Example 10: Comparing computations of cluster-robust VCE
. regress price mpg trunk, vce(cluster cvar)
Linear regression Number of obs = 74
F(2, 5) = 9.54
Prob > F = 0.0196
R-squared = 0.2222
Root MSE = 2637.6
(Std. Err. adjusted for 6 clusters in cvar)
------------------------------------------------------------------------------
| Robust
price | Coef. Std. Err. t P>|t| [95% Conf. Interval]
-------------+----------------------------------------------------------------
mpg | -220.1649 93.28127 -2.36 0.065 -459.952 19.62226
trunk | 43.55851 58.89644 0.74 0.493 -107.8396 194.9566
_cons | 10254.95 2448.547 4.19 0.009 3960.758 16549.14
------------------------------------------------------------------------------
. matrix list e(V)
symmetric e(V)[3,3]
mpg trunk _cons
mpg 8701.3957
trunk 4053.5381 3468.7911
_cons -223021 -124190.97 5995384.3
. matrix list V2
symmetric V2[3,3]
mpg trunk _cons
mpg 8701.3957
trunk 4053.5381 3468.7911
_cons -223021 -124190.97 5995384.3
Done and undone
I reviewed the formulas that underlie the OLS estimator and showed how to compute them using Stata matrix commands and functions. In the next two posts, I write an ado-command that implements these formulas.
References
Cameron, A. C., and P. K. Trivedi. 2005. Microeconometrics: Methods and applications. Cambridge: Cambridge University Press.
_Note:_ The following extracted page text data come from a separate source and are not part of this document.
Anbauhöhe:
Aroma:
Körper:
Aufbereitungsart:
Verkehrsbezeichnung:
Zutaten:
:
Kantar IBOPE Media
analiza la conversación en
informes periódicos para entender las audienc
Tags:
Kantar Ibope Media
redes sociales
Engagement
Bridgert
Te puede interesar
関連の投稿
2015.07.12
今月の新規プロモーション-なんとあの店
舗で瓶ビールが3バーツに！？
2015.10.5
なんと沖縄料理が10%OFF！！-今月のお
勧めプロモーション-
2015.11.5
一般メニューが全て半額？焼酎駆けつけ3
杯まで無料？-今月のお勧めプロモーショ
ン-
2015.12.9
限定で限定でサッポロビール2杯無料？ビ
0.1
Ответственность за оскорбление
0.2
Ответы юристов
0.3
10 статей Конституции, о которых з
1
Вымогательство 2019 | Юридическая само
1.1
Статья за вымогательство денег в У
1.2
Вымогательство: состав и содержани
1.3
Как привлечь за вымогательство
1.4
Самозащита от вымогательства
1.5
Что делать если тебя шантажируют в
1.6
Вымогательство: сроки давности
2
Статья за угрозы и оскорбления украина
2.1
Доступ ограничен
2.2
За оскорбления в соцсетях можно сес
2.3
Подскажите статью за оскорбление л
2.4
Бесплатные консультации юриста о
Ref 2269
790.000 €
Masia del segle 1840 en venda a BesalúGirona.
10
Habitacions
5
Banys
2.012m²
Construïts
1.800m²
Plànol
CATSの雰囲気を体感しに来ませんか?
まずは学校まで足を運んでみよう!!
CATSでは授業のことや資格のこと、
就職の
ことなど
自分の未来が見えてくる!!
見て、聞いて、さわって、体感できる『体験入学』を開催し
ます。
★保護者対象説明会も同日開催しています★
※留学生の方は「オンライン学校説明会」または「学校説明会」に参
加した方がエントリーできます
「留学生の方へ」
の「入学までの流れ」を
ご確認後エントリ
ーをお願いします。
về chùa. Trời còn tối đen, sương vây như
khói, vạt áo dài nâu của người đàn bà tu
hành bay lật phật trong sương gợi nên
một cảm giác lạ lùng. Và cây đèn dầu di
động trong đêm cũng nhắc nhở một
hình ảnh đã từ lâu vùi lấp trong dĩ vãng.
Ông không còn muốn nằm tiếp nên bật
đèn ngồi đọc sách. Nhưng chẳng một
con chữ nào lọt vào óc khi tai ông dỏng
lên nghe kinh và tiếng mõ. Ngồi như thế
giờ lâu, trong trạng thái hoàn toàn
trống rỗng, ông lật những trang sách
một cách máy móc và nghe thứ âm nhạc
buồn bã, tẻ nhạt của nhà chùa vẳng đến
Stock, J. H., and M. W. Watson. 2010. Introduction to Econometrics. 3rd ed. Boston, MA: Addison Wesley New York.
Wooldridge, J. M. 2010. Econometric Analysis of Cross Section and Panel Data. 2nd ed. Cambridge, Massachusetts: MIT Press.
Wooldridge, J. M. 2015. Introductory Econometrics: A Modern Approach. 6th ed. Cincinnati, Ohio: South-Western.